◆ **Quoted passage**
Broadway honky tonks are genuinely worth the hype on a first visit, but go in with a strategy. Start at Robert's Western World official website for classic country and a relatively relaxed crowd compared to the tourist-heavy spots closer to 2nd Avenue. Move up the strip toward Honky Tonk Central around 9 PM when the upper floors fill up with a livelier energy. Skip the cover charges at the newer high-rise bars unless your group is specifically chasing the rooftop views. The street-level honky tonks are the real product.


Pre-book your Lyft home before midnight. The wait at the Broadway curb after 12:30 AM can stretch to 30 to 40 minutes during busy weekends. Smart groups arrange a return ride before they need it.


Saturday: Museums, Neighborhoods, and Real Nashville Food


Saturday morning belongs to brunch, not Broadway. Pancake Pantry in Hillsboro Village has been the city's most famous brunch institution for decades and the line reflects that. If you want something newer and less crowded, Geist in East Nashville requires reservations and rewards them with one of the most interesting menus in the city. For groups who want bottomless mimosas and a party atmosphere, check the bottomless mimosa brunch guide for Nashville for the current best deals by neighborhood.

◆ **Work instruction 1**
Please update the Nashville guide from "Saturday: Museums, Neighborhoods, and" to "deals by neighborhood.", changing "less crowded" to "quieter".
◆ **Work instruction 2**
Write the next part of the Nashville travel guide, starting after its last sentence.

◆ **Information shown**

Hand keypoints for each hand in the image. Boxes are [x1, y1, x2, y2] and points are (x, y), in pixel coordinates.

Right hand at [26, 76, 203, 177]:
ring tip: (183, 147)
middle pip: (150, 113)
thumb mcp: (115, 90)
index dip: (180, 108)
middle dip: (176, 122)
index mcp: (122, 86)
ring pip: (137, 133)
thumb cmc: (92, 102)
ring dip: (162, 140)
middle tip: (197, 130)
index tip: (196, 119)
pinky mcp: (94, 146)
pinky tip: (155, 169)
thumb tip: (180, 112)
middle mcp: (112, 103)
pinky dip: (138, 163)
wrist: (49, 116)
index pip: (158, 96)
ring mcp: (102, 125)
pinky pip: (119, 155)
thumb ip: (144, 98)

* * *

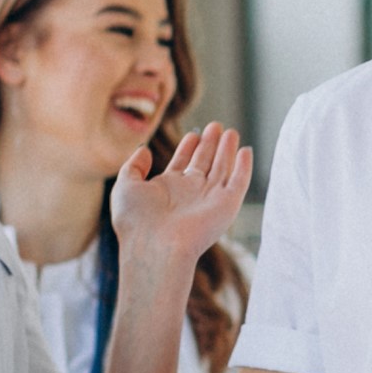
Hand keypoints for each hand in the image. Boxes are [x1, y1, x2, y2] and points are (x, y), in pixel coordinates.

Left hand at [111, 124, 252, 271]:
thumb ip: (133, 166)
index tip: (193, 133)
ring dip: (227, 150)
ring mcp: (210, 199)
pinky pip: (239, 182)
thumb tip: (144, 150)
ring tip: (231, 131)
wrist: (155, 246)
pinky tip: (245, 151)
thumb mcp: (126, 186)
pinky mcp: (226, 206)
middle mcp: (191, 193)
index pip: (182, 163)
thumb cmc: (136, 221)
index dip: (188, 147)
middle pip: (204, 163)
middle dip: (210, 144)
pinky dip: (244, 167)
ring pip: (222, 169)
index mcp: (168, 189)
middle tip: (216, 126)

◆ **Answer section 1**
Saturday: Museums, Neighborhoods, and Real Nashville Food


Saturday morning belongs to brunch, not Broadway. Pancake Pantry in Hillsboro Village has been the city's most famous brunch institution for decades and the line reflects that. If you want something newer and quieter, Geist in East Nashville requires reservations and rewards them with one of the most interesting menus in the city. For groups who want bottomless mimosas and a party atmosphere, check the bottomless mimosa brunch guide for Nashville for the current best deals by neighborhood.

◆ **Answer section 2**
After brunch, split the afternoon based on your group's interests. Music superfans should head directly to the Country Music Hall of Fame and Museum, a 350,000-square-foot facility with adult tickets at $31.95. Add the Historic RCA Studio B tour where Elvis and Dolly Parton recorded. Budget three hours minimum.


Art and culture travelers should go to the Frist Art Museum instead. Adult admission is $20, under-18 is free, and the Martin ArtQuest interactive gallery is genuinely engaging for mixed-age groups. In 2026, the museum celebrates its 25th anniversary with a strong rotating exhibition program.


Saturday evening is the best night to explore beyond Broadway. The Gulch, Germantown, and East Nashville all come alive after dark with a quieter energy and more local character than the honky tonk strip.


Sunday: Slow Morning and One Last Experience


Sunday is the day most visitors waste by doing nothing or rushing through another Broadway loop. Instead, use Sunday morning for one of Nashville's most underrated experiences: the Nashville Farmers Market, open year-round near Bicentennial Capitol Mall State Park. Pick up locally made goods, grab coffee from one of the permanent market vendors, and walk the grounds before most tourists have surfaced. It is a 1.8-mile drive from Underwood Manor, about 7 minutes.


For Sunday afternoons before departure, Cheekwood Estate and Gardens is the most consistent recommendation we give to guests. Adult tickets start at $20. The grounds include the Bradford Robertson Color Garden, a Japanese-designed garden section, and the Cheekwood Mansion tour depicting life in the early 1930s. Seasonal events, including the holiday lights series in November and December, push attendance significantly, so arrive early.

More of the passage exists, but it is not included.